市の職員たちを巻き込みながら、子ども政策や福祉政策など数々の市政改革を実現させた泉氏
──各省庁の官僚はそれぞれの分野のエキスパートですから手強い。
国政は複雑で多種多様で、しかも行政は激しい縦割りです。地方自治体の首長は大統領制的なシステムの中で一元的に権限を行使できるけれど、国会議員は立法府なる合議体組織の一員に過ぎません。
新著『公務員のすすめ』でも書きましたが、地方自治体の首長には、方針決定権・人事権・予算編成権がありますから、これらの権限を行使して市政を改革していくことができます。
実際、私も大胆に政策を転換させて予算を組み替え、子ども政策の予算を125億円から297億円まで2.4倍に増やし、子ども政策を担当する職員の数も39名から150名とおよそ4倍に増やしました。優先させるべき政策に財源と人材を集中させて、明石市の人口増と経済の好循環へと繋げた。やる気さえあれば、その権限を適切に行使して大胆に方針を転換できるのが首長です。

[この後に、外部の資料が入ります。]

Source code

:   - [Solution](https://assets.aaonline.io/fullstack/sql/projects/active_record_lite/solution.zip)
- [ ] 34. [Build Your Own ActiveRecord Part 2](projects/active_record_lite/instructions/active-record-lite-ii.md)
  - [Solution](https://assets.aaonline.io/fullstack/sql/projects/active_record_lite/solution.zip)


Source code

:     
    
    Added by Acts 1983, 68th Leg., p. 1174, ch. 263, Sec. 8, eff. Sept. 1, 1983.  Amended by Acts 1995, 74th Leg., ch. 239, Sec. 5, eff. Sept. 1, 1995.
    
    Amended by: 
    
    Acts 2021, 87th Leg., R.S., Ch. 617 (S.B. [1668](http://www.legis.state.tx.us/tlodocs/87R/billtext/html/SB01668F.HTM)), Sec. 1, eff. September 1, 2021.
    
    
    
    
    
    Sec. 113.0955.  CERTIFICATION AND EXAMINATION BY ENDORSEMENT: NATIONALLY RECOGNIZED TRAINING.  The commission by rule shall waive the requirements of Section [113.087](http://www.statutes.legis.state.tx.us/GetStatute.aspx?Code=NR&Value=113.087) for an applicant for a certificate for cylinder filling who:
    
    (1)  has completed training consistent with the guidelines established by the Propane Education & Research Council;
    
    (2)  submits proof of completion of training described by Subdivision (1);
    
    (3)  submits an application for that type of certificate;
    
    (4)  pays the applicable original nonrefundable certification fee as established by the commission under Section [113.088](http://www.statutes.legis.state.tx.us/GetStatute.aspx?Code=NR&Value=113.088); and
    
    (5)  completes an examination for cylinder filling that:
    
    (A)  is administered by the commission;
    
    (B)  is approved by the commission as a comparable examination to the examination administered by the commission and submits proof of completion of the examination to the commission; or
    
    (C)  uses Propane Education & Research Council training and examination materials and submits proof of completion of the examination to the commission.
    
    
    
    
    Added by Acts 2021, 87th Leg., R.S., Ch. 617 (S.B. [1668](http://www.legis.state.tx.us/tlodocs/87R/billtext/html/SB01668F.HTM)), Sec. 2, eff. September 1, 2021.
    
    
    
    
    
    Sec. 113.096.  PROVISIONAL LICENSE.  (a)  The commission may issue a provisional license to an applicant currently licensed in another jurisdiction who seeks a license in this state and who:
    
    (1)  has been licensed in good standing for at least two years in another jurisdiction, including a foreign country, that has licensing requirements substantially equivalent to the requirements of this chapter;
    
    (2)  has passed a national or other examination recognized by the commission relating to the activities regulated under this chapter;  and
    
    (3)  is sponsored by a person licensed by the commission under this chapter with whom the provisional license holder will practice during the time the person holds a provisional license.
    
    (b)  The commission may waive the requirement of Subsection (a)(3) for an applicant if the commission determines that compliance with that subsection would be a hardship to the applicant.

一方、総理大臣の場合、首長に近いような形での権限行使が本来であれば可能です。ところが、日本においてその権限を行使した総理は、ほとんどいないと言っても過言ではないでしょう。近年ではもっとも権限を行使したはずの安倍晋三元首相でさえ、消費税の増税方針においては最終的に財務省に従わざるを得なかったと思うと、行政に対して全責任を負った日本のトップは、戦後の歴史上、存在していないのではないでしょうか。結局は、XYZの連立多元方程式の解を解こうとすらせず、「ここに答えがありますよ」と官僚に言われると「そうか」と従ってしまう。
「いや、ちょっと待って。自分たちで解を導き出して、方向づけをしていくから」というような政治の動きが、衆議院議員だった20年前と比べてさらに弱くなり、官僚主導がますます強まっているように感じます。